Immediate defeat in the Champions League first qualifying round will see the champions bypass the Europa League and go straight to the Europa Conference League second qualifying round, three wins away from the group stage.

As is currently the case, the separated 'champions path' through qualification should further enhance the chances of a group stage spot by keeping them away from the likes of Tottenham in qualifying.

Other Irish League teams - Coleraine, Glentoran and play-off winners: Unless Northern Ireland manage to rocket their way into the top 29 in the UEFA coefficient rankings, the other three European qualifiers (Irish Cup winners, league runners-up and play-off winners) must enter the Europa Conference League in the first qualifying round, facing four knock-out ties until the group stage.

How does the UEFA Conference League work?

From next season, the number of teams in the Europa League group stage will reduce from 48 to 32, the same number as the new Europa Conference League and the Champions League, until the top competition's new 36-team structure is set kick in in 2024 and it's all change again.

Like the other two UEFA competitions, the top two teams in each UECL group of four make it through to the knock-out rounds.

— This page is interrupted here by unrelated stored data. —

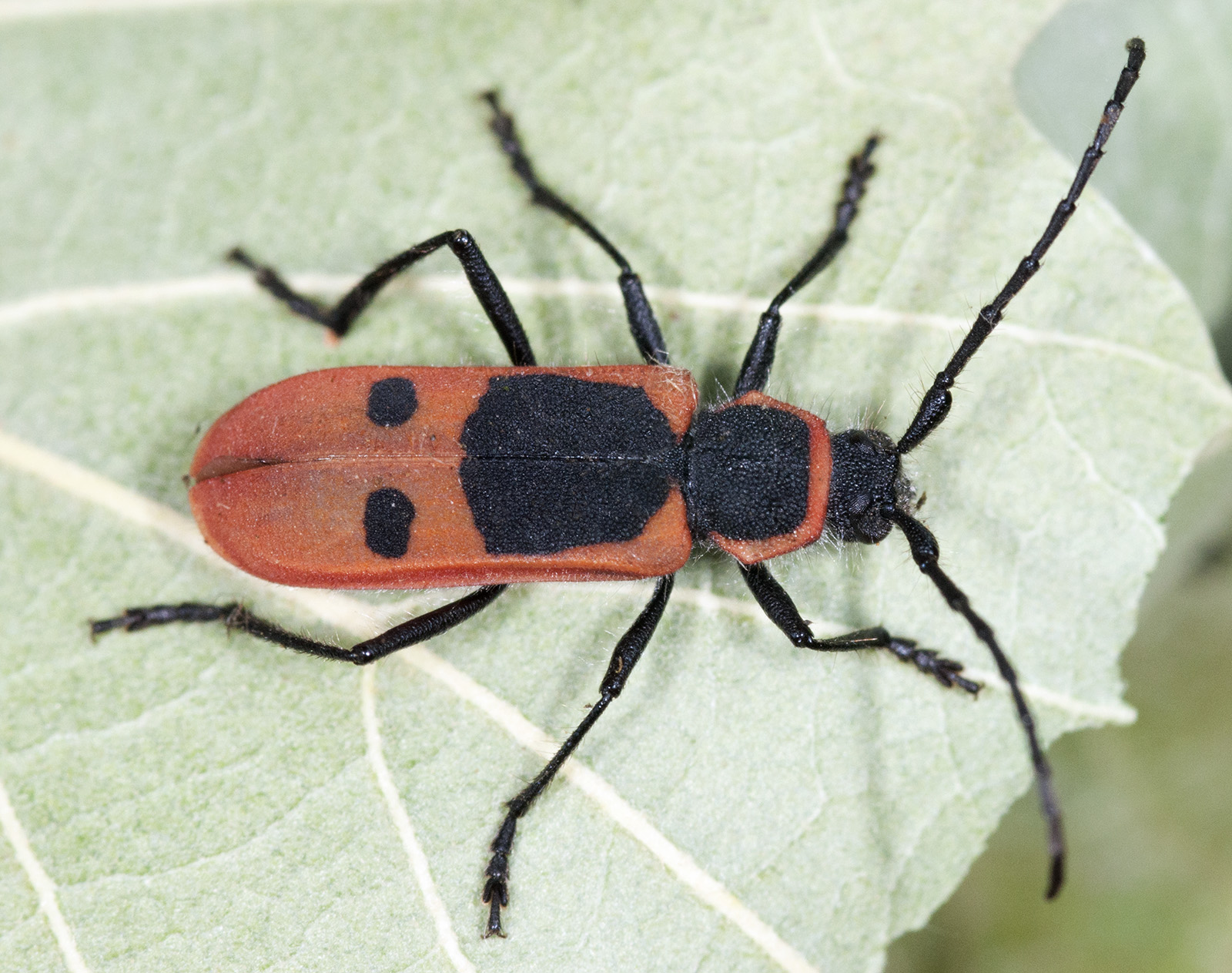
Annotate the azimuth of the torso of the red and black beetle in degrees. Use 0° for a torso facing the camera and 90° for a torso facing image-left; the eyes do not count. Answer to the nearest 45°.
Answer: approximately 270°
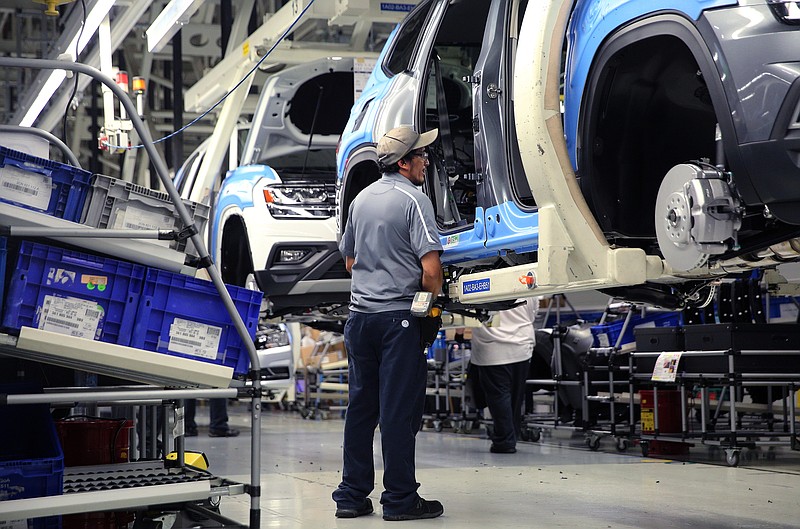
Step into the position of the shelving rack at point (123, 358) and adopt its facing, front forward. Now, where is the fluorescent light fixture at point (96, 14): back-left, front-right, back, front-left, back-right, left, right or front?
left

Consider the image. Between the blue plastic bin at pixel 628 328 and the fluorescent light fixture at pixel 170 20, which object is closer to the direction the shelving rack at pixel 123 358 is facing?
the blue plastic bin

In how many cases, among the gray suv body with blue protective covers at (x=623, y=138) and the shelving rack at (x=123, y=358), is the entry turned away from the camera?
0

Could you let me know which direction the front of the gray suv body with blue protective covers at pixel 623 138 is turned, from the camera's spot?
facing the viewer and to the right of the viewer

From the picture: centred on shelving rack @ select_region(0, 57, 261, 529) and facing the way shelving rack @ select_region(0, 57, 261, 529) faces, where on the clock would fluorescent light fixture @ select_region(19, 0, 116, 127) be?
The fluorescent light fixture is roughly at 9 o'clock from the shelving rack.

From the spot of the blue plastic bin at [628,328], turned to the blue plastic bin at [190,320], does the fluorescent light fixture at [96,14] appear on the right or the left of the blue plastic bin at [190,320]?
right

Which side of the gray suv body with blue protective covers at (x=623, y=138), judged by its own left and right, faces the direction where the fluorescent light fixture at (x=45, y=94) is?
back

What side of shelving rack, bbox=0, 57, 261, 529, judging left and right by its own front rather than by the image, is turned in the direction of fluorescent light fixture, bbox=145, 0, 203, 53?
left

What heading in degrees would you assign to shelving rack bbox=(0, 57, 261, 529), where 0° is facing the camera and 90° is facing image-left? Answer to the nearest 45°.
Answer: approximately 270°
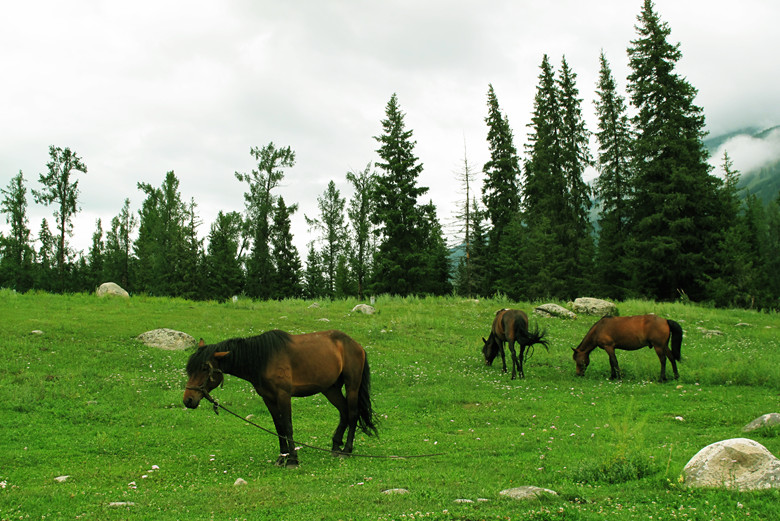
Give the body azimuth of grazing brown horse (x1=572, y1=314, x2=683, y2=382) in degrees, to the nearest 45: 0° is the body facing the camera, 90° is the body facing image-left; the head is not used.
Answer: approximately 90°

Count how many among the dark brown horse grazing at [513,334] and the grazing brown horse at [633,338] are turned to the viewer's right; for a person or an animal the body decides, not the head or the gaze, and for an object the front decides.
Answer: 0

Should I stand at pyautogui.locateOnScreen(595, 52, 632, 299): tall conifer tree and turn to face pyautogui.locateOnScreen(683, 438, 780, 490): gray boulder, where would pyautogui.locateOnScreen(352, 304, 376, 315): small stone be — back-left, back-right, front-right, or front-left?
front-right

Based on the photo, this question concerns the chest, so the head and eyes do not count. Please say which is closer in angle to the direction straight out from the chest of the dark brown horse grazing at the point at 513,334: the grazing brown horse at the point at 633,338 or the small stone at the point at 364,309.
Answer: the small stone

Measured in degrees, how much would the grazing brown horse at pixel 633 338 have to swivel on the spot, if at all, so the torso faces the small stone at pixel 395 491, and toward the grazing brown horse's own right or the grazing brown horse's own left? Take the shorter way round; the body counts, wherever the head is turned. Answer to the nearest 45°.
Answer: approximately 90° to the grazing brown horse's own left

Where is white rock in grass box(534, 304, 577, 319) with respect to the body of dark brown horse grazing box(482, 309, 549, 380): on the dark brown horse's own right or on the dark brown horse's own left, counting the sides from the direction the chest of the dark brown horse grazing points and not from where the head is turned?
on the dark brown horse's own right

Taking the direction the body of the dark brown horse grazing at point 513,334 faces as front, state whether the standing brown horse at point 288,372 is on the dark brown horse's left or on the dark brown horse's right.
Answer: on the dark brown horse's left

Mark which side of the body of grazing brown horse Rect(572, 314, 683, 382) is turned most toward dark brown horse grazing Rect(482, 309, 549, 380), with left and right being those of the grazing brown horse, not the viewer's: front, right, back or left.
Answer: front

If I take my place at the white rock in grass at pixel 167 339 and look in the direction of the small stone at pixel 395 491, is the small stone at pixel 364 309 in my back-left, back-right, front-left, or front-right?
back-left

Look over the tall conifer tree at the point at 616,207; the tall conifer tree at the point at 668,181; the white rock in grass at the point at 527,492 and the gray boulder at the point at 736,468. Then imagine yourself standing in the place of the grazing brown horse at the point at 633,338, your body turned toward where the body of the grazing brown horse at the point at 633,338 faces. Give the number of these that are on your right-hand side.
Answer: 2

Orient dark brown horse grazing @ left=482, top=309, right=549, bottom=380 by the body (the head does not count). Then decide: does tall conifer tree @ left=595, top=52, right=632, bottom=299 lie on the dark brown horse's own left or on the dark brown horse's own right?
on the dark brown horse's own right

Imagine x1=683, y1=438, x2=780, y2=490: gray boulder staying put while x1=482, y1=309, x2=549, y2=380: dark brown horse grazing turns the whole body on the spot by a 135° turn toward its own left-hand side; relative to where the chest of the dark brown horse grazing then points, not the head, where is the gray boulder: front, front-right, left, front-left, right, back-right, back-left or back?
front
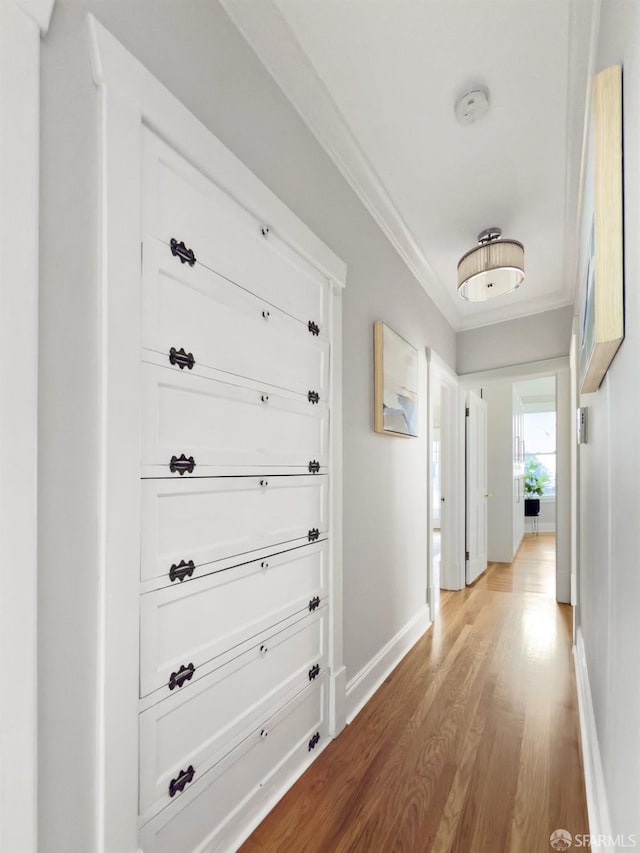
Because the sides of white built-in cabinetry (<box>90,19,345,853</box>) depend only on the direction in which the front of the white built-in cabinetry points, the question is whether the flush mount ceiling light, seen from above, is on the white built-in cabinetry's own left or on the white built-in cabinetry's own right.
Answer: on the white built-in cabinetry's own left

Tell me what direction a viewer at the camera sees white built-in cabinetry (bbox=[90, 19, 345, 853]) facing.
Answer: facing the viewer and to the right of the viewer

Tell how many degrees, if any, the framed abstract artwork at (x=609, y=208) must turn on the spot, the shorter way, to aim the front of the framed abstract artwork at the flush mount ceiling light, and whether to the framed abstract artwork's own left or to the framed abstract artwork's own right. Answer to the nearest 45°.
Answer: approximately 90° to the framed abstract artwork's own right

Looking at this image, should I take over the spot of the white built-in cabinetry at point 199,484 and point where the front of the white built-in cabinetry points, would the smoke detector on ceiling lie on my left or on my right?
on my left

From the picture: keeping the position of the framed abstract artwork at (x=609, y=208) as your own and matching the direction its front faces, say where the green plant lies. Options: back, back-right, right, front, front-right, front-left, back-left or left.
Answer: right

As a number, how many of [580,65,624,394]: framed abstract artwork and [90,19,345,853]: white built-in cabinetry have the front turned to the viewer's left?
1

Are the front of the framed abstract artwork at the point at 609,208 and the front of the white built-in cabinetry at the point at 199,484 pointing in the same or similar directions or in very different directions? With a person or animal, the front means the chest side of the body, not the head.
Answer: very different directions

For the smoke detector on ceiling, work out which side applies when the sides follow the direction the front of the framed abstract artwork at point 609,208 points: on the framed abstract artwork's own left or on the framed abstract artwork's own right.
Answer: on the framed abstract artwork's own right

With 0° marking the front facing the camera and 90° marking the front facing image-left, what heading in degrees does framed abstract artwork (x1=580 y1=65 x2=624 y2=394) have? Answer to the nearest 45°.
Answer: approximately 90°
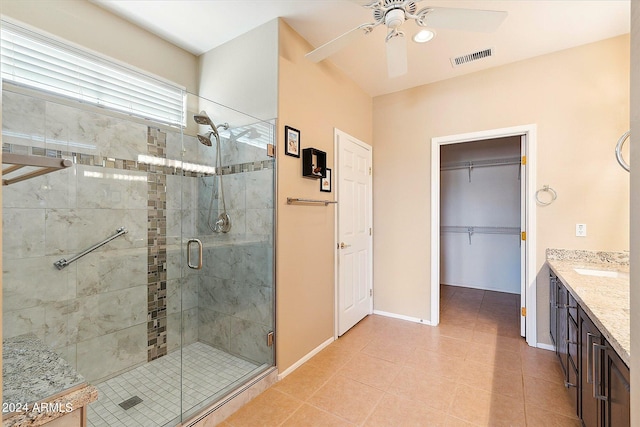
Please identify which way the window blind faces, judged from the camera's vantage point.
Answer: facing the viewer and to the right of the viewer

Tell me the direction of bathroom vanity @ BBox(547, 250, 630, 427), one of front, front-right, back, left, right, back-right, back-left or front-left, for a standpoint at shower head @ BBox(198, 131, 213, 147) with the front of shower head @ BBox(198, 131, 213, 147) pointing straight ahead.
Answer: left

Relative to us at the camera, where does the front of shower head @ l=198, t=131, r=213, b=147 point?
facing the viewer and to the left of the viewer

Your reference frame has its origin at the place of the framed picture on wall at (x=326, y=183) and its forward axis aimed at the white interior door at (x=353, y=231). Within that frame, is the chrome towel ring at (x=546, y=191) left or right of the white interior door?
right

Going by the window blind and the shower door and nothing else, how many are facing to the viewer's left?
0

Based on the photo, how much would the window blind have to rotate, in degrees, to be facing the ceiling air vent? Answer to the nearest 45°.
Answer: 0° — it already faces it

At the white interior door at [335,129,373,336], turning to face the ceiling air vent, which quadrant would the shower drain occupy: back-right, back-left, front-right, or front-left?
back-right

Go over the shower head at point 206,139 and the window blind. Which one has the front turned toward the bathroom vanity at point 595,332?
the window blind

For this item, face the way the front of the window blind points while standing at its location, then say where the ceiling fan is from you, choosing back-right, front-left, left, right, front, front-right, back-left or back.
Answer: front

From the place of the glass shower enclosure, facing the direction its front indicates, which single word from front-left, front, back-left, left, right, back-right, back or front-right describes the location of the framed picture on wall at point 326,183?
front-left

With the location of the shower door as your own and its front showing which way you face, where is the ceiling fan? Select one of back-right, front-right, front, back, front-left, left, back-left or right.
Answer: front

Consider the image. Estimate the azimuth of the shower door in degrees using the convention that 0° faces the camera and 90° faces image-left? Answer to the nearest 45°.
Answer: approximately 315°
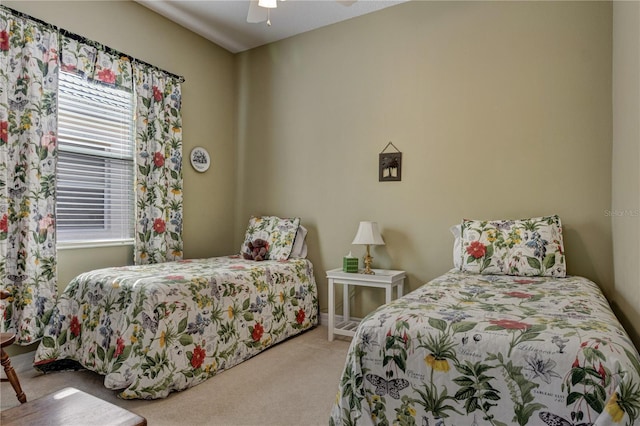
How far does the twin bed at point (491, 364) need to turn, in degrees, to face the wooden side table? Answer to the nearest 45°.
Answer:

It's not as simple as those teams making up the last 16, however. The group runners-up will face an additional knock-out round against the teams who finish third in their Europa League groups and drop down to the Conference League. From then on, it's the usual European formula of two-legged knock-out ties leading to a final at a pre-determined venue.

The matches will be played on Thursday evenings, with three separate kick-off time slots.

What's the point of it?

UEFA's stated aim is to increase the number of member associations represented in the group stage of European competition. UEFA say the competition means at least 34 of the 55 member nations will be represented in the group stages, as opposed to the current minimum number of 26.

So it's made for nations exactly like Northern Ireland, who have never sent a club into the group stage of either the Champions League or the Europa League. Linfield's run to the Europa League play-off last summer was the closest an Irish League side has come.

In theory, the new competition should make their task easier.

"This competition was borne out of ongoing dialogue with clubs through the European Club Association," said President Aleksander Čeferin.

"There was a widespread demand by all clubs to increase their chances of participating more regularly in European competition. This has been achieved with a strategic approach, and in accordance with UEFA's objective of having both more quality and more inclusivity in our club competitions."

What's the prize money for the new competition?

As Linfield, Coleraine and Glentoran know very well from last summer, the European competitions carry vast sums of prize-money. The amount of Euros on offer for the new tournament is yet to be announced but if the current financial standards are anything to judge by, it could be assumed that it will be very significant in Irish League terms.

However, former UEFA chief executive and current president of European Leagues (the association of professional football leagues in Europe) Lars-Christer Olsson has a rather different warning.

“You will play against less interesting teams, which probably means you don’t fill your stadiums," he told Sweden's Expressen newspaper. "At the same time, the indication has been that you won’t receive any extra financial support from the Champions League. It risks becoming a financial loss-making deal for the clubs participating in the Conference League.”

Time will tell but either way, the Irish League's chances of sending a side into the group stage of European competition has never been better.